Astronomers in China have started putting the world’s largest single-dish telescope through its paces, kicking off a new era in radio astronomy.
The Five-hundred-meter Aperture Spherical Telescope, known as FAST, will peer into the corners of the universe to search for, among other things, pulsars. By making detailed measurements of these magnetized, rotating neutron stars, astrophysicists hope to reveal more about gravitational waves, which were first discovered earlier this year. The observatory’s first tests began yesterday.
At 1,640 feet across, FAST’s dish is 640 feet larger than the previous record holder, the Arecibo Observatory in Puerto Rico. Both dishes are made of perforated aluminum panels that reflect radio waves from deep space toward an overhead receiver that is suspended by wires strung from massive towers at the periphery.

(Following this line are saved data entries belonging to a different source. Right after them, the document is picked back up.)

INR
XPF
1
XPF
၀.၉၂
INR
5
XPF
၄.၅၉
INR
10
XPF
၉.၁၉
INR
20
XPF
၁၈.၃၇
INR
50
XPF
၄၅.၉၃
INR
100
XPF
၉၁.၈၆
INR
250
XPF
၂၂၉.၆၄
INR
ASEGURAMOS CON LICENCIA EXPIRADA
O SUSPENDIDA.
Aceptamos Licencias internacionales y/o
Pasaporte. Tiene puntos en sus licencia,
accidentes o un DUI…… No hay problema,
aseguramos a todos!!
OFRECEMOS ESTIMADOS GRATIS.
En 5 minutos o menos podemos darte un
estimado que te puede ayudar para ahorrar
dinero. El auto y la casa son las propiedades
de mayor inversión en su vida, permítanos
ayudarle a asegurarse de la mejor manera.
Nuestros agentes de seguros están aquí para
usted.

Here’s Rebecca Morelle, reporting for BBC News:
While China’s telescope in its entirety is too big to move and be fully steerable, each of its triangular panels can be adjusted. It means the surface can be re-angled to allow scientists to study the parts of the sky they choose.

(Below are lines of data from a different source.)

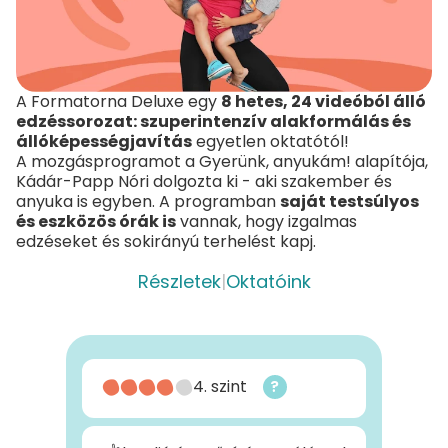
A Formatorna Deluxe egy
8 hetes, 24 videóból álló
edzéssorozat: szuperintenzív alakformálás és
állóképességjavítás
egyetlen oktatótól!
A mozgásprogramot a Gyerünk, anyukám! alapítója,
Kádár-Papp Nóri dolgozta ki - aki szakember és
anyuka is egyben. A programban
saját testsúlyos
és eszközös órák is
vannak, hogy izgalmas
edzéseket és sokirányú terhelést kapj.
Részletek
|
Oktatóink
4. szint
?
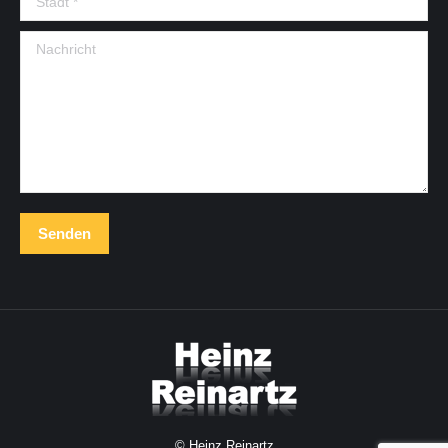
Nachricht
Senden
© Heinz Reinartz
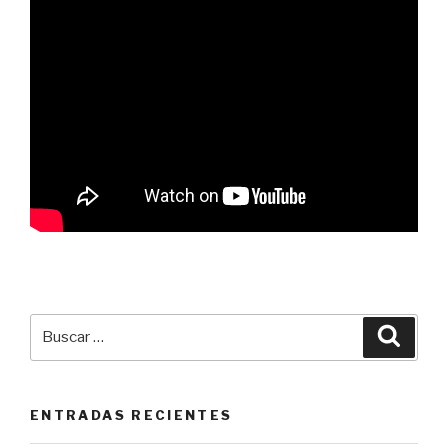
Buscar
Busca
por:
ENTRADAS RECIENTES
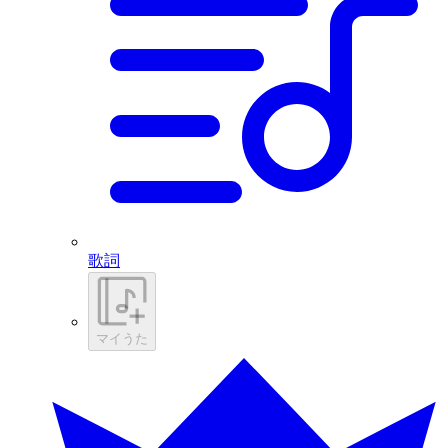
歌詞
マイうた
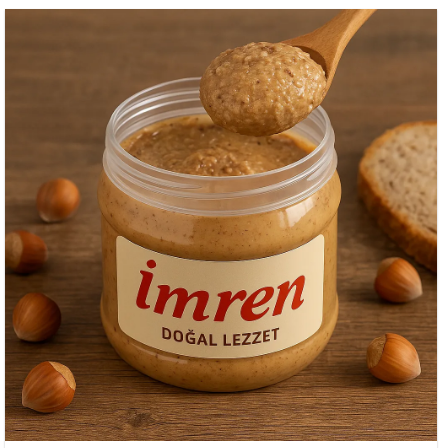
fazla
varyasyonu
var.
Seçenekler
ürün
sayfasından
seçilebilir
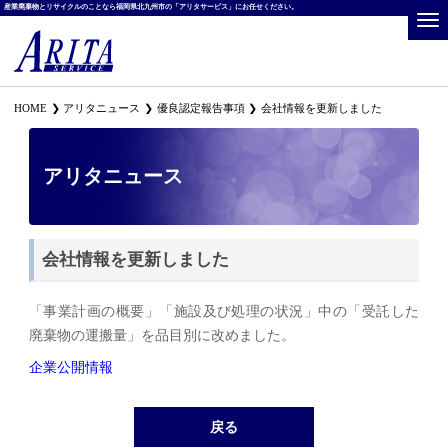
産業廃棄物とリサイクルのことなら福岡県北九州市の「アリタサービス」にお任せください。
HOME
アリタニュース
優良認定報告事項
会社情報を更新しました
アリタニュース
会社情報を更新しました
「事業計画の概要」「施設及び処理の状況」中の「受託した
廃棄物の運搬量」を品目別に改めました。
企業公開情報
戻る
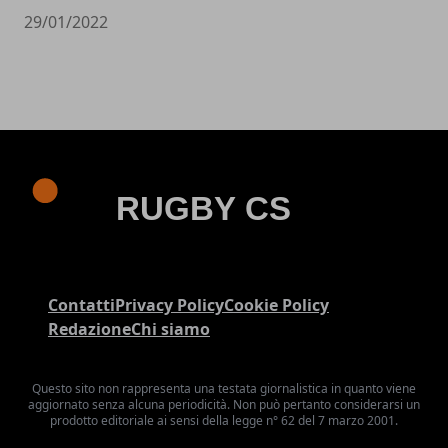
29/01/2022
Contatti
Privacy Policy
Cookie Policy
Redazione
Chi siamo
Questo sito non rappresenta una testata giornalistica in quanto viene
aggiornato senza alcuna periodicità. Non può pertanto considerarsi un
prodotto editoriale ai sensi della legge n° 62 del 7 marzo 2001.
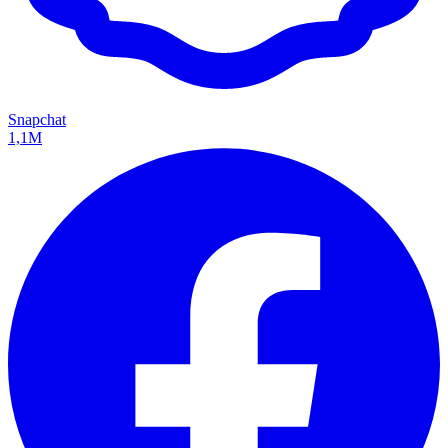
Snapchat
1,1M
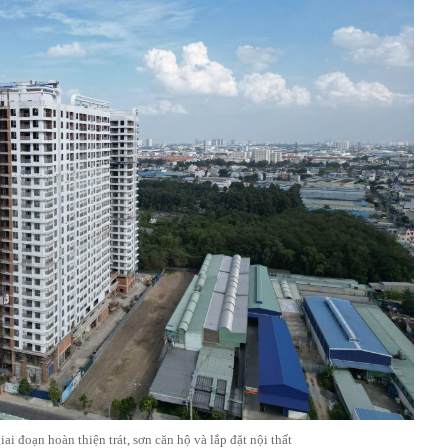
ai đoạn hoàn thiện trát, sơn căn hộ và lắp đặt nội thất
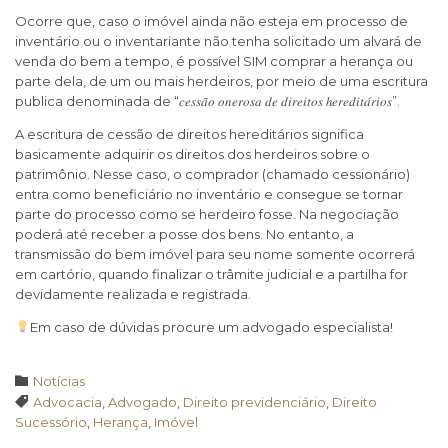
Ocorre que, caso o imóvel ainda não esteja em processo de
inventário ou o inventariante não tenha solicitado um alvará de
venda do bem a tempo, é possível SIM comprar a herança ou
parte dela, de um ou mais herdeiros, por meio de uma escritura
publica denominada de “𝑐𝑒𝑠𝑠𝑎̃𝑜 𝑜𝑛𝑒𝑟𝑜𝑠𝑎 𝑑𝑒 𝑑𝑖𝑟𝑒𝑖𝑡𝑜𝑠 ℎ𝑒𝑟𝑒𝑑𝑖𝑡𝑎́𝑟𝑖𝑜𝑠”.
A escritura de cessão de direitos hereditários significa
basicamente adquirir os direitos dos herdeiros sobre o
patrimônio. Nesse caso, o comprador (chamado cessionário)
entra como beneficiário no inventário e consegue se tornar
parte do processo como se herdeiro fosse. Na negociação
poderá até receber a posse dos bens. No entanto, a
transmissão do bem imóvel para seu nome somente ocorrerá
em cartório, quando finalizar o trâmite judicial e a partilha for
devidamente realizada e registrada.
Em caso de dúvidas procure um advogado especialista!
Category

Notícias
Tags

Advocacia
,
Advogado
,
Direito previdenciário
,
Direito
Sucessório
,
Herança
,
Imóvel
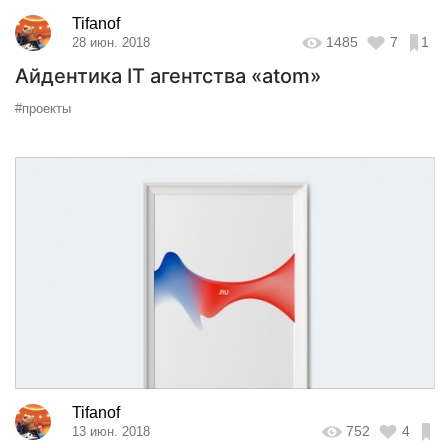
Tifanof
1485
7
1
28 июн. 2018
Айдентика IT агентства «atom»
#проекты
Tifanof
752
4
13 июн. 2018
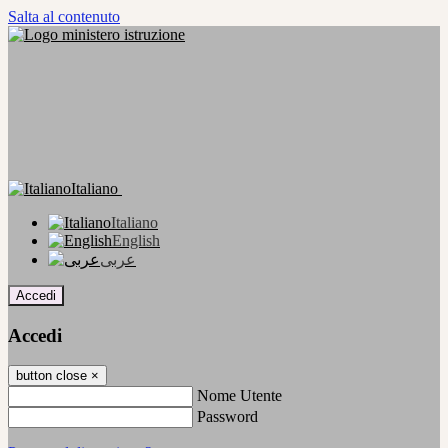
Salta al contenuto
Italiano
Italiano
English
عربى
Accedi
Accedi
button close
×
Nome Utente
Password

Despite the scale, construction took just five years and cost $180m (£140m).
Because of it’s massive size, the testing and tuning process is expected to take three years.
Nan Rendong, the telescope’s chief scientist, said that Chinese and foreign scientists alike will be allocated time on the observatory.
To build the massive device, a small village was relocated from the natural crater in which the dish sits, and 8,000 people were moved to create a zone of radio silence around the receiver, according to Xinhua News , China’s official news agency.